Here, as in Cain, juror number ll’s questions requested further substantive instruction on a primary issue in the case — the application of the justification defense. Although the trial court initially informed the juror that it had already given the jury the full instructions to which it was entitled, the court then proceeded to tell the juror “to work it out . . . and come to a determination” by evaluating the evidence. This exchange was not ministerial (see Collins, 99 NY2d at 17; cf. People v Torres, 72 NY2d 1007, 1009 [1988]; compare People v Williams, 21 NY3d 932, 935 [2013]; People v Bonaparte, 78 NY2d 26, 30-31 [1991]; Harris, 76 NY2d at 812). Moreover, to the extent that the dissent assumes that People v Bragle (88 NY 585 [1882]) and People v Morales (80 NY2d 450, 457 n 2 [1992]) may be read together to create a “de minimis” exception to a defendant’s right to be present during supplemental jury instructions, neither of those *833cases arose under CPL 310.30, and the facts of this case are plainly distinguishable (compare Bragle, 88 NY at 589-590).1
Finally, contrary to the view of the People and the dissent, People v Kelly (5 NY3d 116 [2005]) and People v Kadarko (14 NY3d 426 [2010]) do not persuade us to reach a different result. Our conclusion that preservation was required in those cases necessarily followed from our determinations that no mode of proceedings error had occurred. Even accepting the People’s contention that a violation of a defendant’s right to be present during supplemental jury instructions may be “cured” or requires preservation in certain contexts (cf. Williams, 21 NY3d at 935; People v Ippolito, 20 NY3d 615, 625 [2013]), here, the trial court’s response was inadequate to remedy the error (see generally People ex rel. Lupo v Fay, 13 NY2d 253, 257 [1963], cert denied 376 US 958 [1964]).2 Thus, we hold that under Cain and related precedent, an error of law has been presented for our review and defendant is entitled to a new trial.3
Accordingly, the order of the Appellate Division should be affirmed.

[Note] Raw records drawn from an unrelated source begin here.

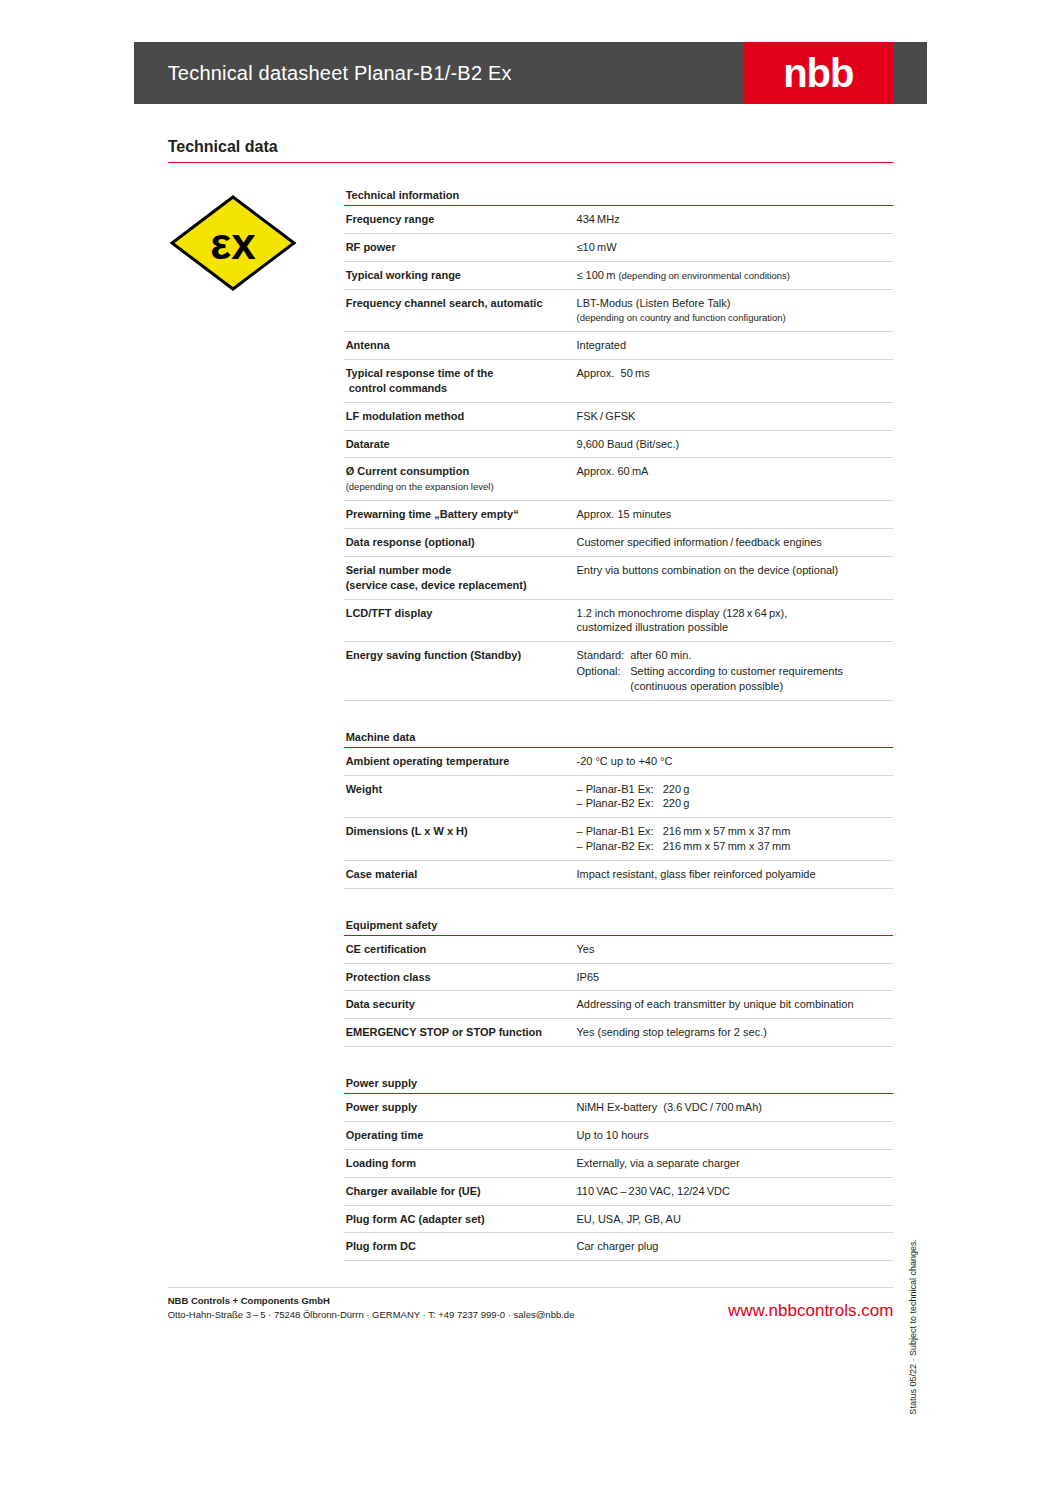Technical datasheet Planar-B1/-B2 Ex
nbb
Technical data
εx
Technical information
| Frequency range | 434 MHz |
| RF power | ≤10 mW |
| Typical working range | ≤ 100 m (depending on environmental conditions) |
| Frequency channel search, automatic | LBT-Modus (Listen Before Talk) (depending on country and function configuration) |
| Antenna | Integrated |
| Typical response time of the control commands | Approx. 50 ms |
| LF modulation method | FSK / GFSK |
| Datarate | 9,600 Baud (Bit/sec.) |
| Ø Current consumption (depending on the expansion level) | Approx. 60 mA |
| Prewarning time „Battery empty“ | Approx. 15 minutes |
| Data response (optional) | Customer specified information / feedback engines |
| Serial number mode (service case, device replacement) | Entry via buttons combination on the device (optional) |
| LCD/TFT display | 1.2 inch monochrome display (128 x 64 px), customized illustration possible |
| Energy saving function (Standby) | Standard: after 60 min. Optional: Setting according to customer requirements (continuous operation possible) |
Machine data
| Ambient operating temperature | -20 °C up to +40 °C |
| Weight | – Planar-B1 Ex: 220 g – Planar-B2 Ex: 220 g |
| Dimensions (L x W x H) | – Planar-B1 Ex: 216 mm x 57 mm x 37 mm – Planar-B2 Ex: 216 mm x 57 mm x 37 mm |
| Case material | Impact resistant, glass fiber reinforced polyamide |
Equipment safety
| CE certification | Yes |
| Protection class | IP65 |
| Data security | Addressing of each transmitter by unique bit combination |
| EMERGENCY STOP or STOP function | Yes (sending stop telegrams for 2 sec.) |
Power supply
| Power supply | NiMH Ex-battery (3.6 VDC / 700 mAh) |
| Operating time | Up to 10 hours |
| Loading form | Externally, via a separate charger |
| Charger available for (UE) | 110 VAC – 230 VAC, 12/24 VDC |
| Plug form AC (adapter set) | EU, USA, JP, GB, AU |
| Plug form DC | Car charger plug |
Status 05/22 · Subject to technical changes.
NBB Controls + Components GmbH
Otto-Hahn-Straße 3 – 5 · 75248 Ölbronn-Dürrn · GERMANY · T: +49 7237 999-0 · sales@nbb.de
www.nbbcontrols.com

. The dissent expresses concern that the foregoing principles encourage “gamesmanship.” In response, we note that most substantive inquiries by jurors fall within the confines of People v O’Rama (78 NY2d 270 [1991]) and adherence to the procedures that we articulated decades ago in that case minimizes any such problem.
. Although our ruling is premised on a violation of defendant’s right to be present under CPL 310.30 and People v Cain, we further note that CPL 310.30 “does not contemplate the giving of supplemental legal instructions to a single juror in the absence of the remaining jurors” because substantive communications with one juror could influence the entire panel if unwittingly misinterpreted or mischaracterized (76 NY2d 119, 124 n 1 [1990]; see United, States v United States Gypsum Co., 438 US 422, 460-461 [1978]).
. The People raise no issue on appeal with regard to whether justification was properly charged for any count.